Once I was out, there began to be a new dynamic to this debate. Many people hastened to tell me they didn't have a clue, that I "passed." A few folks also made a point of telling me they had always known, that I was completely incapable of hiding it. This was when I began to realize just how slippery the whole concept of manliness was. Butchness is in the eye of the beholder. I recognized I still felt a bit of pride when someone told me I passed, and I felt resentful when someone insisted I didn't. That passing was the goal went unchallenged.

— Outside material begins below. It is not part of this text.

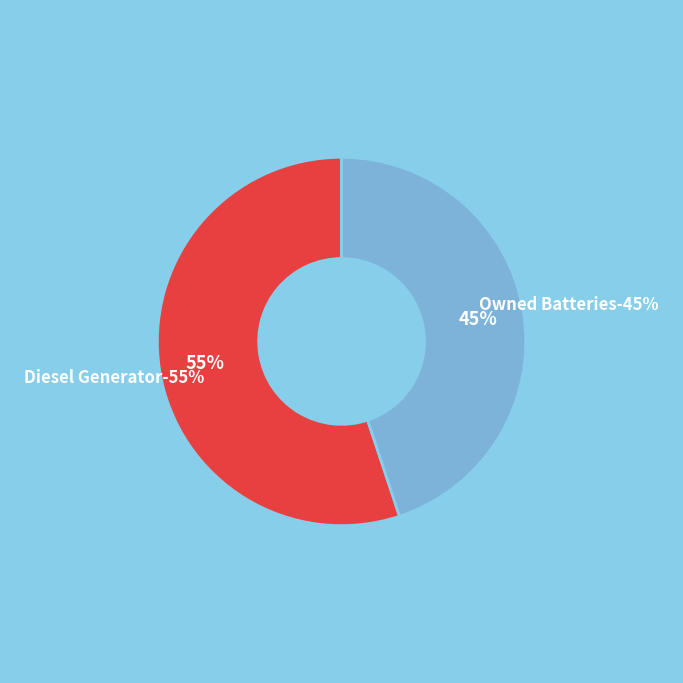

Does Owned Batteries represent more than half of the total?

No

I can't claim to be completely over this either. I still feel the internal buzzer go off ("thanks for playing!") for especially swishy mannerisms, or fussiness, prissiness or bitchiness. I like to believe this is no worse than disliking rudeness or arrogance, but am not yet giving myself a free pass on that count. I know that I still buy into the idea that anything too swishy connotes frivolity, and men are supposed to be serious business, even when they're funny. I no longer feel personally implicated by other people though, and I guess that's progress. I definitely believe now that every one, regardless of mien, deserve equal rights and equal protection to live their lives, which is definitely progress. I just might not find myself dating them very often. On the flip-side I am definitely turned off by anyone trumpeting "straight-acting" as a desired quality. Even if someone decides I fit this definition, it's safe to say he and I will encounter other problems pretty soon. In a attempt to address this head on I make a habit of wearing four earrings anytime I have a blind date; if this is going to be a problem, better we know now, right? I'm not sure if this is me embracing my inner woman/drag queen, especially now when tough straight guys all over the place have way more holes in their heads than I do. Hell, now the young folks seem to be putting grommets in their ears (seriously, is that a towel rack?), but my little hoops do still send a lot of the gay boys running for the hills, shrieking and flailing their hands.
In recent years I've felt more comfortable saying essentially "this is another way of being a man." Rather than worrying about fitting the definition, I assume the definition includes me, along with RuPaul, Bill O'Reilly, Andrew Sullivan, and Prince. I still make concessions, of course. I still prefer to be ignored most of the time in the city, especially in my macho Latino neighborhood. Still not swanning about in frocks and eye-shadow. In my own head though, I'm just not worried about passing anymore. Most days. The process of getting comfortable in one's own skin, I guess it never really stops.